The dog is part of me,
from inside me I hear the echo of his barking.
And the shouts of the children like wild birds
rising up. Not a single shout
will return to the mouth it came from.
I’m an old father keeping watch in place of the great god
who struts around forever in his eternal youth.
I ask myself, during the Shoah
did a father beat his son behind the barbed wire,
did a mother and daughter quarrel in the huts
of annihilation? Was there a stubborn rebellious son
in the transport wagons, a generation gap on the ramp,
an Oedipus in the death cells?
I guard the children as they play.
Sometimes the ball leaps over the fence
and skips and bounces on the slope from yard to yard
and rolls over into another reality.
I lift up my face to a hideous vision:
the honorable men
of power, vaunted and vaunting,
clerks of war, merchants of peace,
treasurers of fate, ministers and presidents
flaunting their colors.
I see them pass over us like death-angels
stalking the firstborn,
their wide-open groin dripping
a honeyed drool like lubricant,
the soles of their clawed feet like the feet of Ashmedai,
their heads up in the sky, foolish as flags.
North of San Francisco
Here the soft hills touch the ocean
like one eternity touching another
and the cows grazing on them
ignore us, like angels.
Even the scent of ripe melon in the cellar
is a prophecy of peace.
The darkness doesn’t war against the light,
it carries us forward
to another light, and the only pain
is the pain of not staying.
In my land, called holy,
they won’t let eternity be:
they’ve divided it into little religions,
zoned it for God-zones,
broken it into fragments of history,
sharp and wounding unto death.
And they’ve turned its tranquil distances
into a closeness convulsing with the pain of the present.

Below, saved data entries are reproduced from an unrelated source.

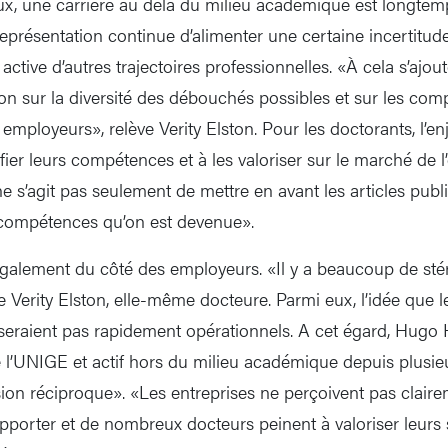
ux, une carrière au delà du milieu académique est longt
eprésentation continue d’alimenter une certaine incertitude 
n active d’autres trajectoires professionnelles. «À cela s’ajo
n sur la diversité des débouchés possibles et sur les com
employeurs», relève Verity Elston. Pour les doctorants, l’e
fier leurs compétences et à les valoriser sur le marché de l
ne s’agit pas seulement de mettre en avant les articles publi
compétences qu’on est devenue».
 également du côté des employeurs. «Il y a beaucoup de sté
 Verity Elston, elle-même docteure. Parmi eux, l’idée que l
 seraient pas rapidement opérationnels. A cet égard, Hugo
e l’UNIGE et actif hors du milieu académique depuis plusi
n réciproque». «Les entreprises ne perçoivent pas claire
pporter et de nombreux docteurs peinent à valoriser leurs so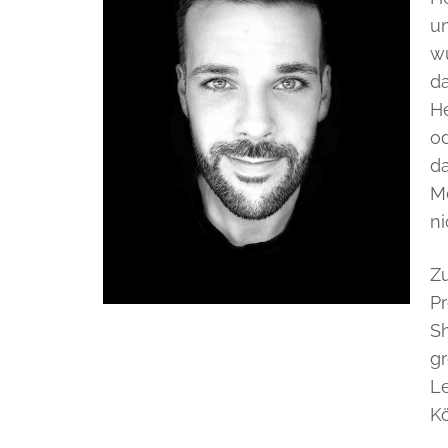
un
w
da
He
od
d
Me
n
Z
Pr
S
g
L
Kö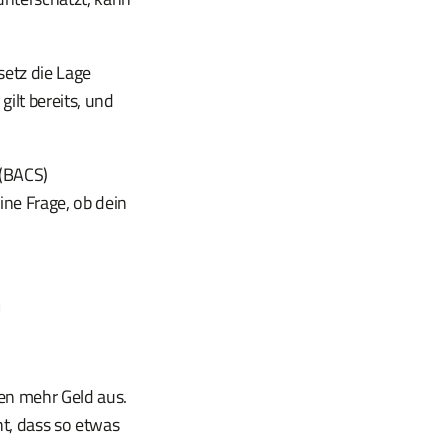
setz die Lage
gilt bereits, und
 (BACS)
ine Frage, ob dein
n
en mehr Geld aus.
ht, dass so etwas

On the beach at Bolinas, at the foot of the wooden steps,
I saw some girls lying in the sand bare-bottomed,
their heads bowed, drunk
on the kingdom everlasting,
their souls like doors
closing and opening,
closing and opening inside them
to the rhythm of the surf.
Fall in Connecticut
Leaves fall from the trees
but words multiply on people.
Small red fruits prepare
to stay under the snow and stay red.
The wild games of children
have been domesticated.
On the wall, pictures of winners and losers,
you can’t tell them apart.
The rhythmical strokes of the swimmers
have gone back into the stopwatches.
On the deserted shore, folded beach chairs
chained to each other, the slaves of summer.
The suntanned lifeguard will grow pale inside his house
like a prophet of wrath in peacetime.
I shift me
ntal states
like the gears of a car,
from animal to vegetable
and then to stone.
Sandals
Sandals are the skeleton of a whole shoe,
the skeleton, and its only true spirit.
Sandals are the reins of my galloping feet
and the tefillin straps
of a tired foot, praying.
Sandals are the patch of private land I walk on
everywhere I go, ambassadors of my homeland,
my true country, the sky
to small swarming creatures of the earth
and their day of destruction that’s sure to come.

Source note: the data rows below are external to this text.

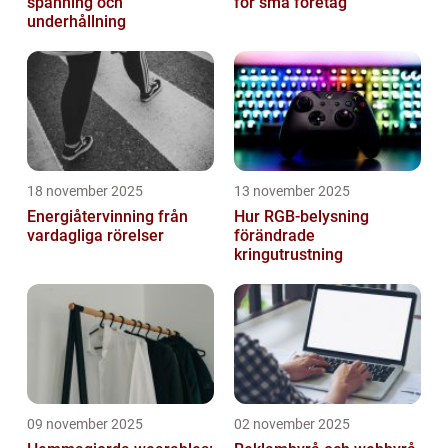
spänning och
för små företag
underhållning
18 november 2025
13 november 2025
Energiåtervinning från
Hur RGB-belysning
vardagliga rörelser
förändrade
kringutrustning
09 november 2025
02 november 2025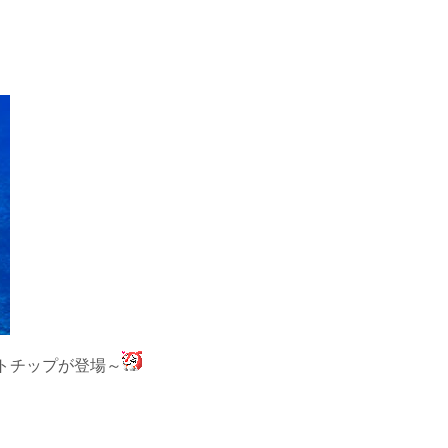
トチップが登場～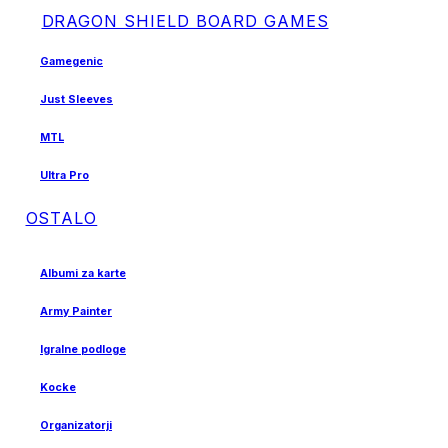
DRAGON SHIELD BOARD GAMES
Gamegenic
Just Sleeves
MTL
Ultra Pro
OSTALO
Albumi za karte
Army Painter
Igralne podloge
Kocke
Organizatorji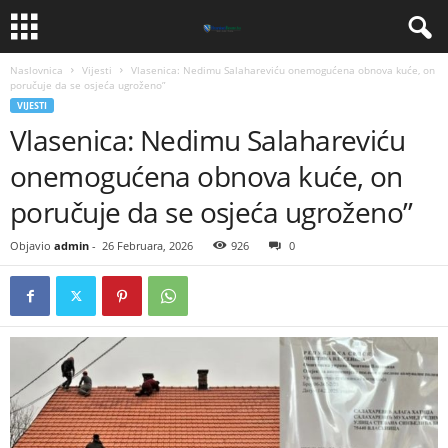
Naslovnica
Vijesti
Vlasenica: Nedimu Salahareviću onemogućena obnova kuće, on
poručuje da se osjeća ugroženo”
VIJESTI
Vlasenica: Nedimu Salahareviću
onemogućena obnova kuće, on
poručuje da se osjeća ugroženo”
Objavio
admin
-
26 Februara, 2026
926
0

Sandals are the youth of the shoe
and a memory of walking in the wilderness.
I don’t know when they’ll lose me
or when I’ll lose them, but they will
be lost, each in a different place:
one not far from my house
among rocks and shrubs, the other
sinking into the dunes near the Great Sea
like a setting sun,
facing a setting sun.
Jerusalem, 1985
Scribbled wishes stuck between the stones
of the Wailing Wall:
bits of crumpled, wadded paper.
And across the way, stuck in an old iron gate
half-hidden by jasmine:
“Couldn’t make it,
I hope you’ll understand.”
Evidence
An abandoned tractor stuck in the mud,
a shirt tossed on the seat and some crushed grass
testify to a great love, nearby
among the thick bushes, oleander and reed.
There is always more evidence than necessary.

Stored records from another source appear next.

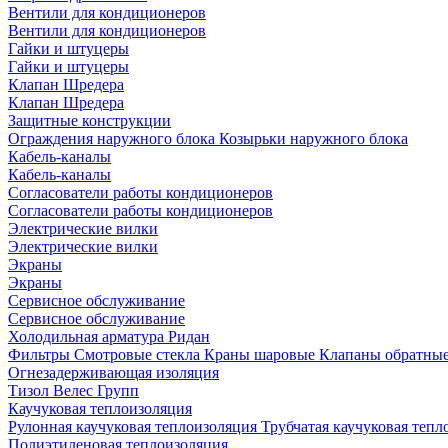
Вентили для кондиционеров
Вентили для кондиционеров
Гайки и штуцеры
Гайки и штуцеры
Клапан Шредера
Клапан Шредера
Защитные конструкции
Ограждения наружного блока
Козырьки наружного блока
Кабель-каналы
Кабель-каналы
Согласователи работы кондиционеров
Согласователи работы кондиционеров
Электрические вилки
Электрические вилки
Экраны
Экраны
Сервисное обслуживание
Сервисное обслуживание
Холодильная арматура Ридан
Фильтры
Смотровые стекла
Краны шаровые
Клапаны обратны
Огнезадерживающая изоляция
Тизол
Велес Групп
Каучуковая теплоизоляция
Рулонная каучуковая теплоизоляция
Трубчатая каучуковая теп
Полиэтиленовая теплоизоляция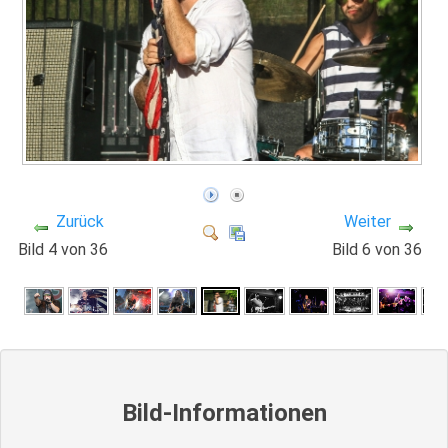
Zurück
Weiter
Bild 4 von 36
Bild 6 von 36
Bild-Informationen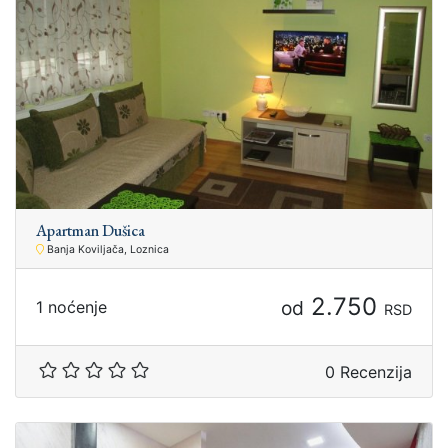
Apartman Dušica
Banja Koviljača, Loznica
2.750
od
1 noćenje
RSD
0 Recenzija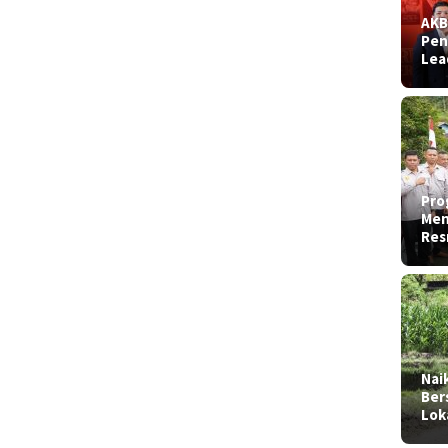
AKB
Pen
Lea
Pro
Men
Res
Nai
Ber
Lok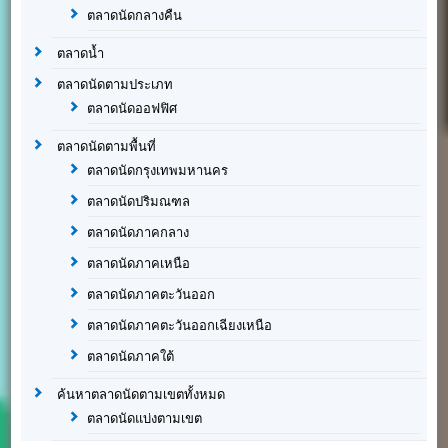
ตลาดนัดกลางคืน
ตลาดน้ำ
ตลาดนัดตามประเภท
ตลาดนัดออฟฟิศ
ตลาดนัดตามพื้นที่
ตลาดนัดกรุงเทพมหานคร
ตลาดนัดปริมณฑล
ตลาดนัดภาคกลาง
ตลาดนัดภาคเหนือ
ตลาดนัดภาคตะวันออก
ตลาดนัดภาคตะวันออกเฉียงเหนือ
ตลาดนัดภาคใต้
ค้นหาตลาดนัดตามเขตทั้งหมด
ตลาดนัดแบ่งตามเขต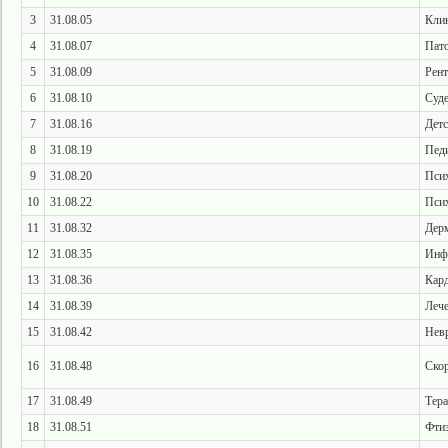
3
31.08.05
Клин
4
31.08.07
Пато
5
31.08.09
Рент
6
31.08.10
Суде
7
31.08.16
Детс
8
31.08.19
Пед
9
31.08.20
Пси
10
31.08.22
Пси
11
31.08.32
Дер
12
31.08.35
Инф
13
31.08.36
Кар
14
31.08.39
Лече
15
31.08.42
Нев
16
31.08.48
Ско
17
31.08.49
Тер
18
31.08.51
Фти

I think of what people buy in a store
in different combinations.
I saw soap, a pack of matches and two apples
in one shopping basket, and some other things
whose combination I can’t decipher.
I think about the effort of history
to make connections and to remember,
and about the loneliness of an ancient clay jar
in a glass case in the museum, all lit-up,
rescued from forgetting and prevented from death.
I think of the basalt stones in the old Roman bridge:
they too are evidence
for things I don’t know.
Round time and square time
travel at the same speed,
but their sound as they pass is different.